Sinclair David, Saas Myk, Williams Diane, Hart Melanie, Goswami Rajee
Department of Clinical Biochemistry, Queen Alexandra Hospital, Portsmouth, UK.
Clin Lab. 2007;53(3-4):183-91.
The aim of this study was to evaluate a commercially available ELISA assay for anti-nuclear antibodies (ANA) screening in a large routine laboratory setting. The detection of ANA is a commonly requested test by clinicians for patients suspected of rheumatic disease and other connective tissue diseases. Detection is part of the diagnostic criteria of rheumatic diseases such as SLE and can be important for monitoring purposes. ANA screening assays are typically indirect immunofluorescence (IIF), either on rodent tissue or HEp-2 cells; however, these are slow, subjective and laborious. In this study, in a routine serology laboratory setting, 2000 consecutive sera with requests for an ANA screen were tested by ELISA and results compared to those obtained by immunofluorescence. From these results we established an ANA ratio cut-off protocol to guide further action, a second series of 7000 samples was studied to assess the efficacy of this. Results show that the ANA ELISA can successfully replace IIF for the detection of clinically significant antibodies.

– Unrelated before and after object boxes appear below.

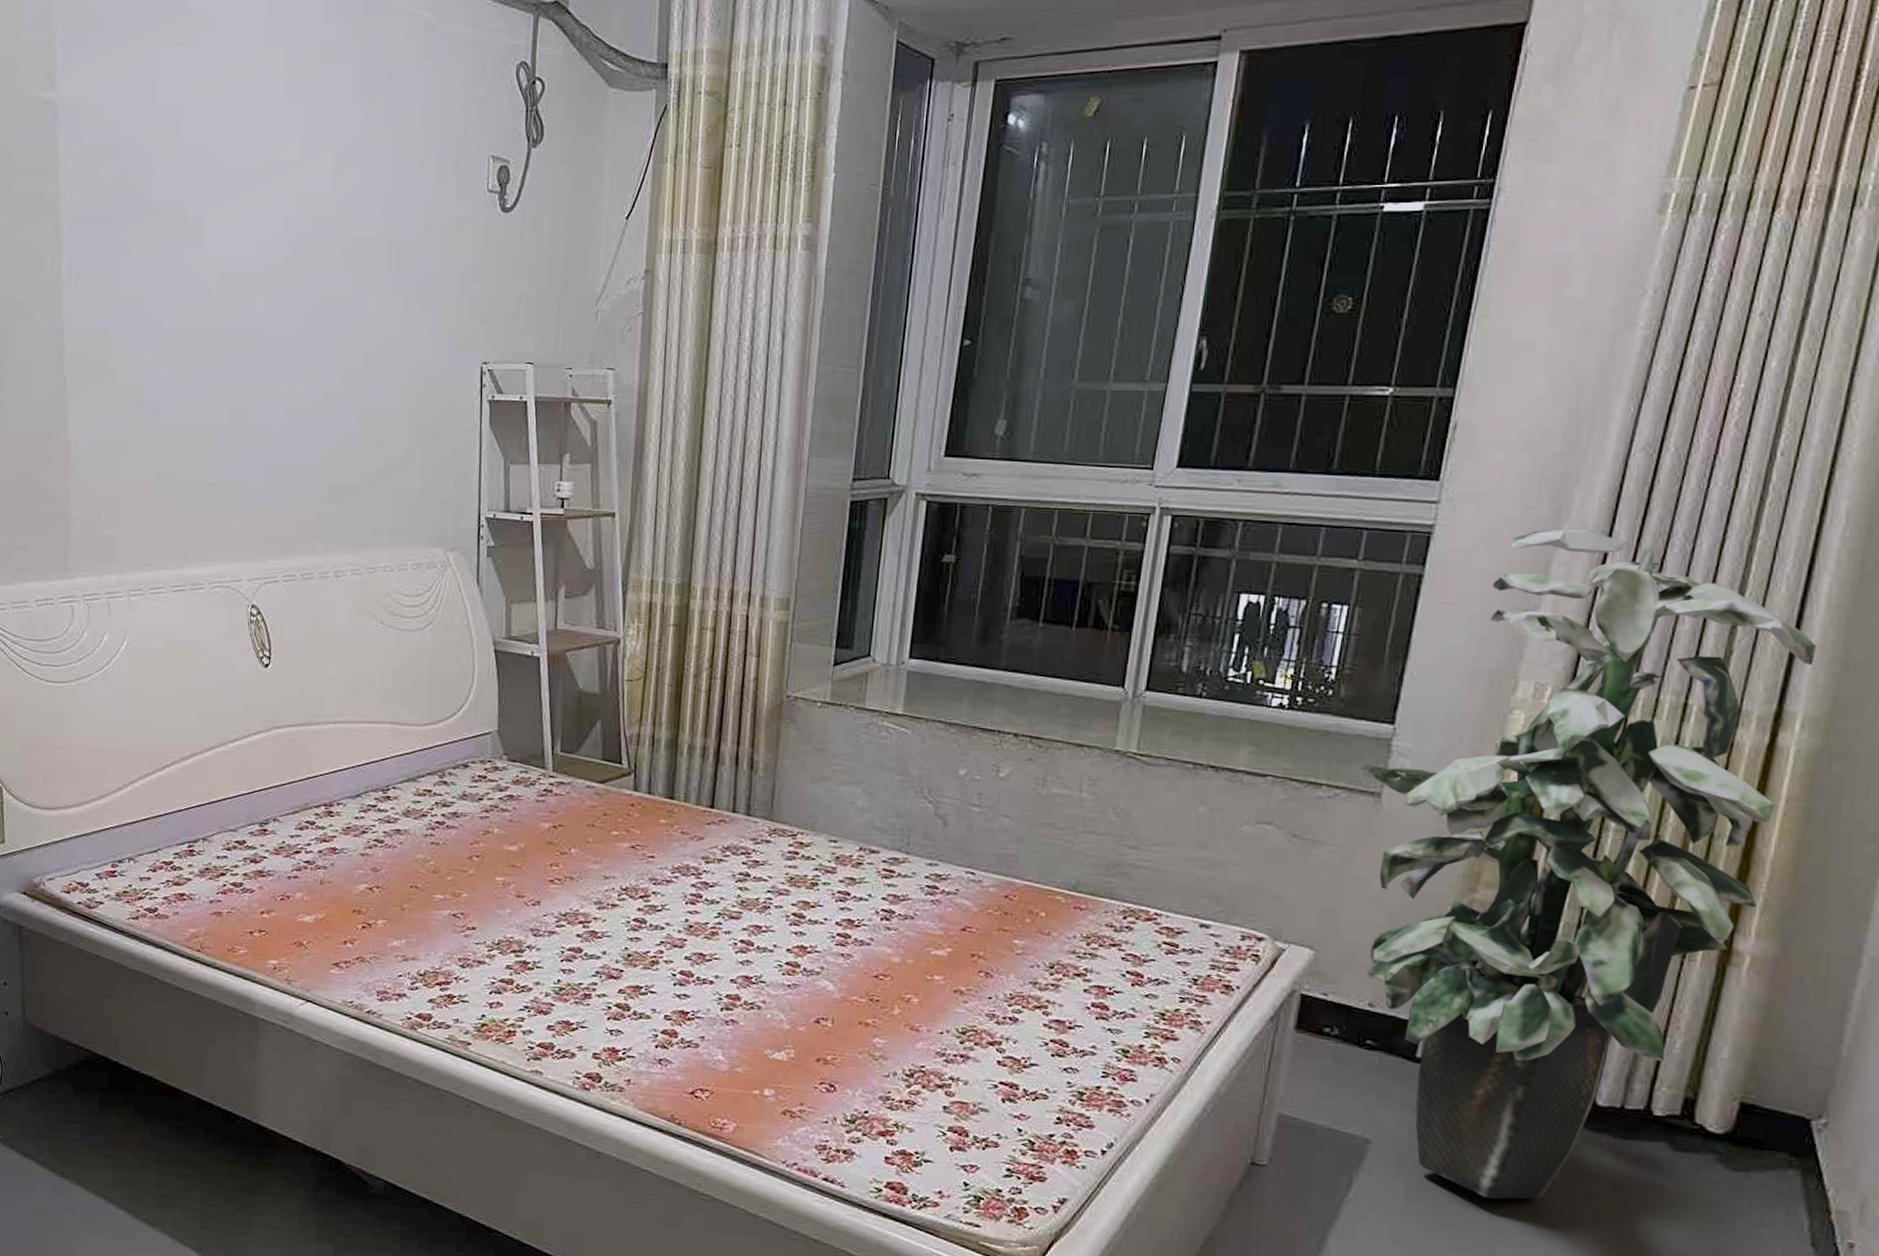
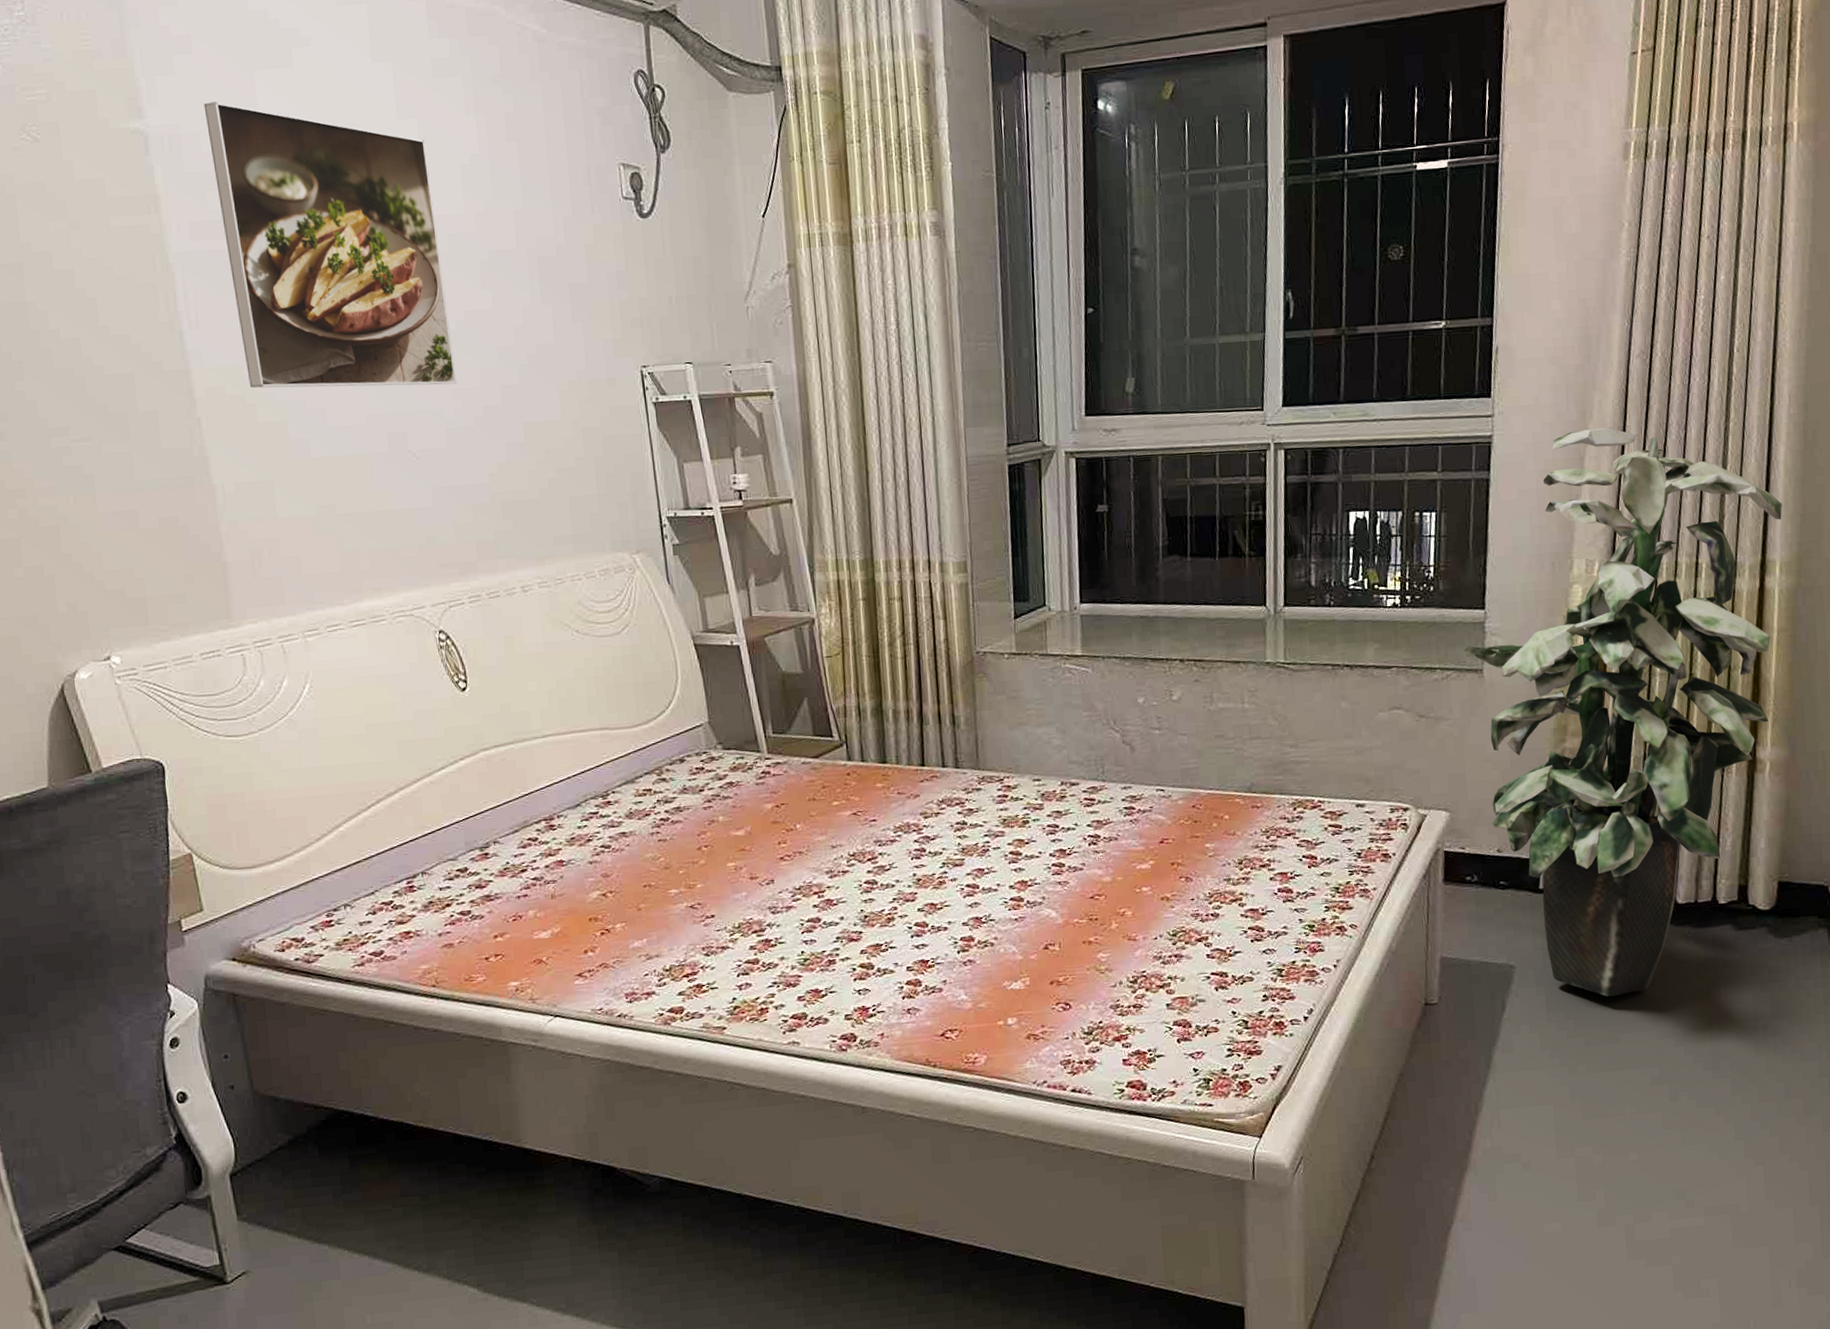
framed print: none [110,76,306,365] -> present [203,101,457,388]

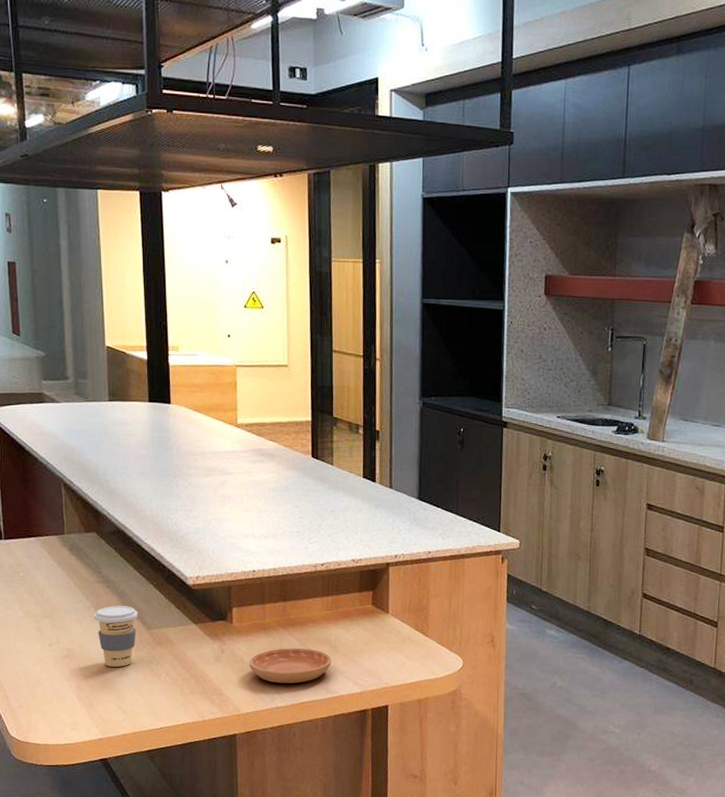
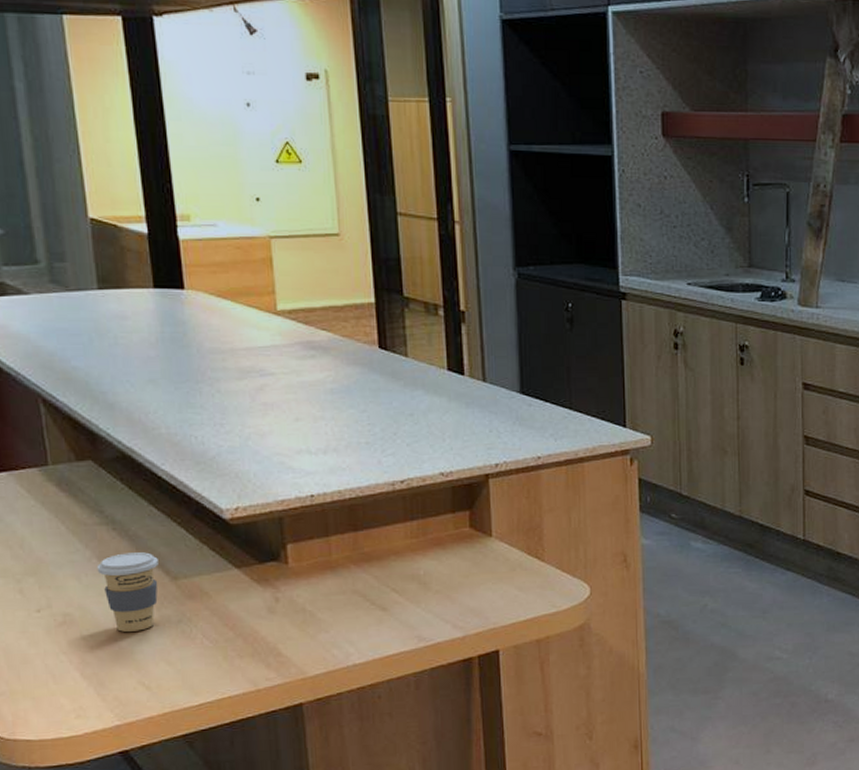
saucer: present [249,648,332,684] -> none [313,588,423,635]

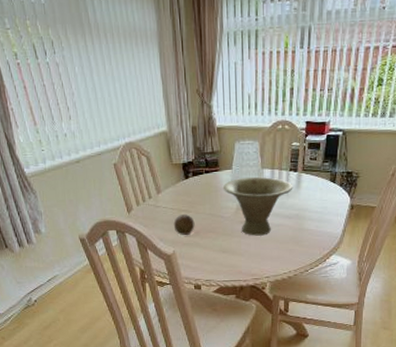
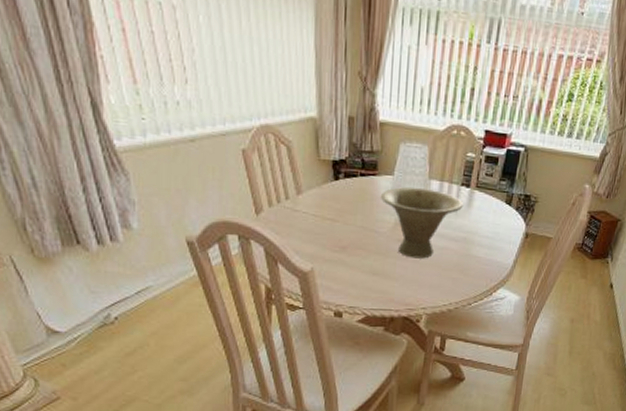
fruit: present [173,214,195,235] -> none [314,224,342,250]

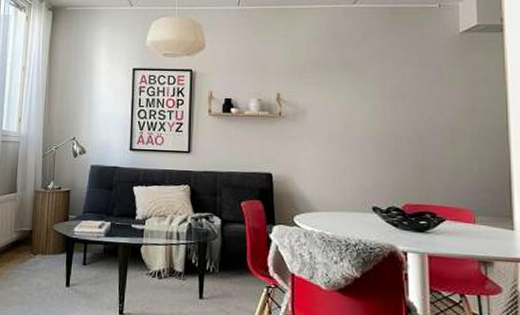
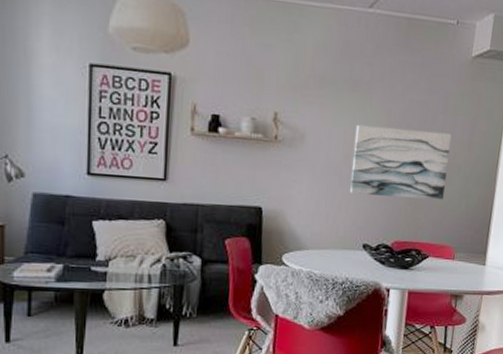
wall art: none [352,98,453,164] -> present [349,124,452,200]

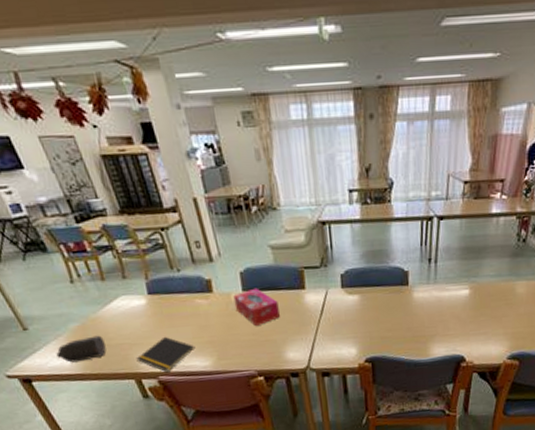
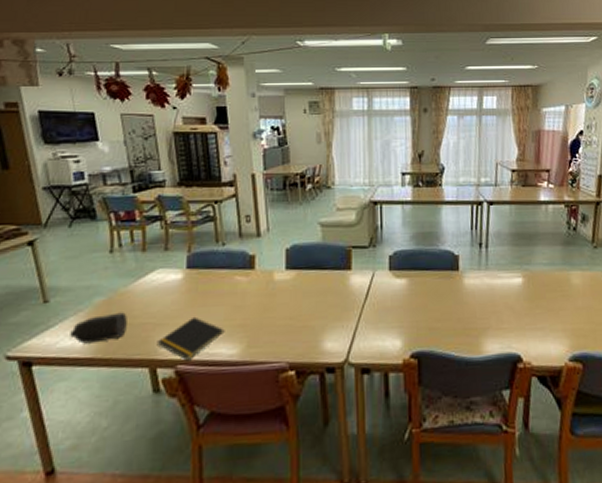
tissue box: present [233,288,280,327] -> none [275,266,321,310]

本研究的目的是在大型常规实验室环境中评估一种用于抗核抗体(ANA)筛查的市售酶联免疫吸附测定(ELISA)。ANA检测是临床医生对疑似患有风湿性疾病和其他结缔组织疾病的患者常用的检测项目。ANA检测是系统性红斑狼疮等风湿性疾病诊断标准的一部分,对于监测病情也很重要。ANA筛查检测通常采用间接免疫荧光法(IIF),检测对象为啮齿动物组织或人喉表皮癌细胞(HEp-2细胞);然而,这些方法耗时、主观且费力。在本研究中,在常规血清学实验室环境下,对2000份连续送检要求进行ANA筛查的血清样本采用ELISA法进行检测,并将结果与免疫荧光法的检测结果进行比较。根据这些结果,我们制定了一个ANA比值临界值方案以指导后续操作,并对另外7000份样本进行了研究,以评估该方案的有效性。结果表明,ANA ELISA能够成功替代IIF用于检测具有临床意义的抗体。